A Conversation for Declining English
gooofy Started conversation Mar 18, 2004
English is not declining. Languages do not decline; they change.
If I write
"its a book"
"put it on it's side"
the reader will understand what I mean because of the context. And isn't that the important thing?
If what I write is understood, why get so upset over arbitrary rules?
Gadgeteer Posted Apr 2, 2004
I think you missed two key points.
Firstly, the word 'decline' has several meanings, and you chose the wrong one in your posting. Personally, I'd never come across the particular meaning of 'decline' used in this article before, but when the article started using the word 'declension', I guessed that the two words were related. A quick check of my dictionary confirmed this.
Secondly, I'm afraid your three examples do look wrong, and when used in a real-world situation, could be confusing to understand.
gooofy Posted Jun 15, 2004
you're right, I did think the article was using another meaning of "declining." that's funny.
my examples only look wrong because you've been taught to read a certain way.
Even though you were taught that the examples are wrong, you do understand what they mean, don't you?
They might make a reader pause because the apostrophe is not used as they expected, but it will not make the meaning ambiguous. I'd like to see more than a few examples where the presence or absense of an apostrophe will cause ambiguity. I'm sure they're are examples, but one can find examples for anything.

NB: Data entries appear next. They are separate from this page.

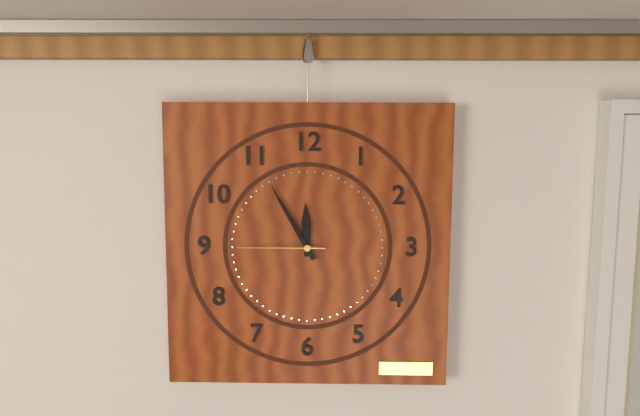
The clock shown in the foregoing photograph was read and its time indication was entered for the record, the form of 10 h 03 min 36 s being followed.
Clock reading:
11 h 55 min 45 s
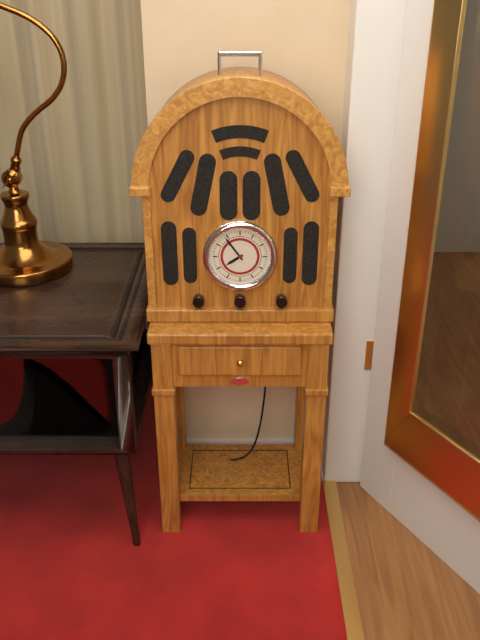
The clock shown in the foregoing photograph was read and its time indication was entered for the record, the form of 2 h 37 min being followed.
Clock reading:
7 h 54 min
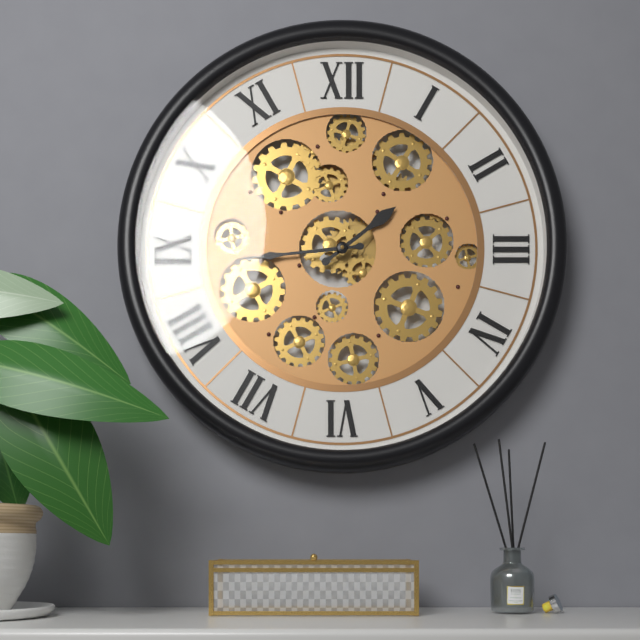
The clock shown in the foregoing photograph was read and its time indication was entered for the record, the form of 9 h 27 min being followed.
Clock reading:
1 h 44 min
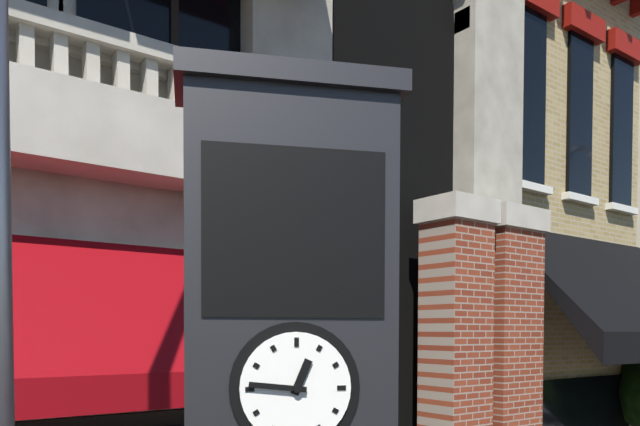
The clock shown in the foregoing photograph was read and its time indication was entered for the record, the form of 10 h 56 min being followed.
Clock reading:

The apostrophe should be done away with, children should be taught that it is optional, and generally people should lighten up about it. We don't pronounce the apostrophe, so why should we write it?
englanggrad Posted Dec 30, 2005
You're both right about your three examples - although they are not grammatically correct in writing, there is no audible difference when spoken, so any listener would automatically understand them when he/she heard them out loud.

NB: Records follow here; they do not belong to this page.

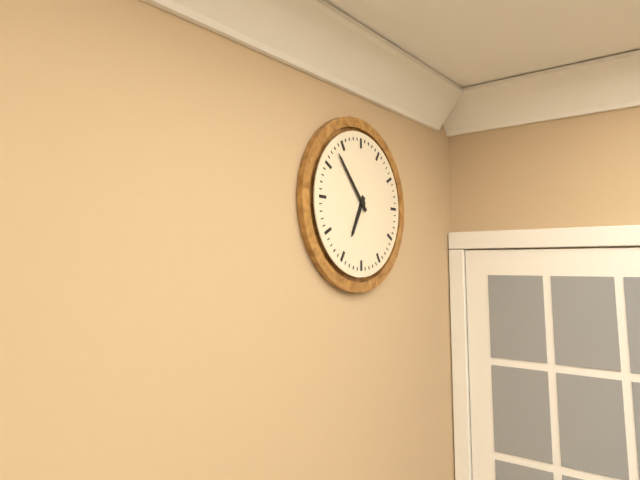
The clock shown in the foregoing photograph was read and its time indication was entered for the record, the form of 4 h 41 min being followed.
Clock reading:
6 h 53 min
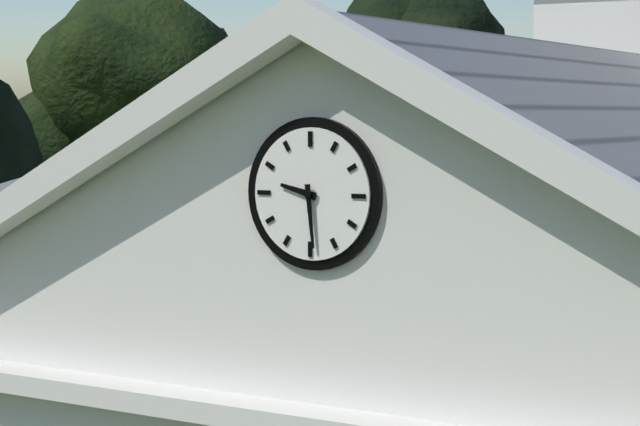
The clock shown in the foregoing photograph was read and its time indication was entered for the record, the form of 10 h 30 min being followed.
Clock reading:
9 h 29 min
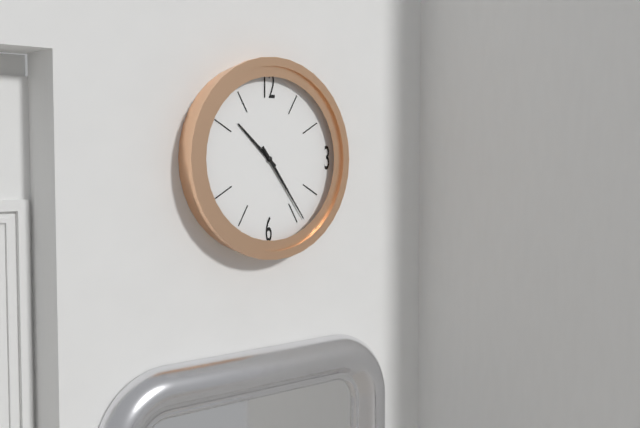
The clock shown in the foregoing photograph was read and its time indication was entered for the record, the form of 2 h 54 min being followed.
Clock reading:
10 h 24 min
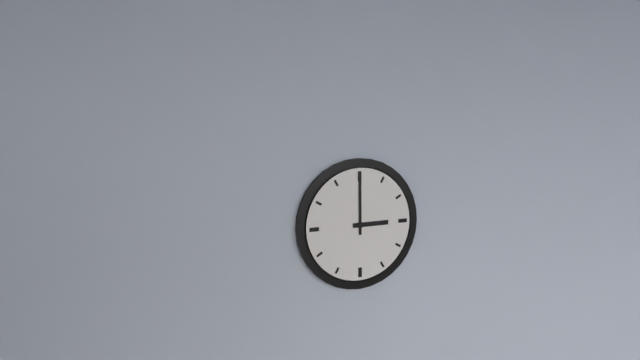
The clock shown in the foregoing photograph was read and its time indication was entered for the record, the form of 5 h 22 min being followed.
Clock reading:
3 h 00 min
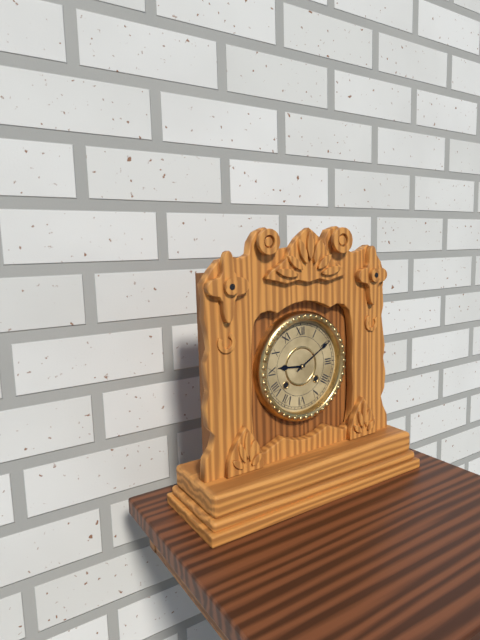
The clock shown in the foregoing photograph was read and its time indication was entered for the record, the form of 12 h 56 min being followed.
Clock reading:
9 h 10 min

You will be glad to know that the apostrophe is on its way out as part of the process of language change - I doubt it will be used at all in 50 years' time, and certainly not in 100. This language change is a natural process that happens when a feature starts to become redundant - firstly, the feature (apostrophe in this case) begins to be used 'incorrectly' and appears in all sorts of strange places where it has no meaning - eg inserting it randomly before a plural marker such as when is in the plural, not the genitive. Secondly, people forget what it ever signified in the first place and realise they can manage without it!
Although people say this impedes understanding and is confusing, in most cases, most people can understand what is meant. As this 'misuse' of the apostrophe increases with time and it gets used in all sorts of places, it will lose its original meaning/signification, and finally will become redundant as a marker of contraction or genitive case (how can it mark these when it is being used everywhere?) and will fall out of use completely. This is language change in action.
I daresay the same fuss was made when the second person singular familiar form started to fall out of use, to be replaced by the multifunctional - a difference we no longer need to worry about.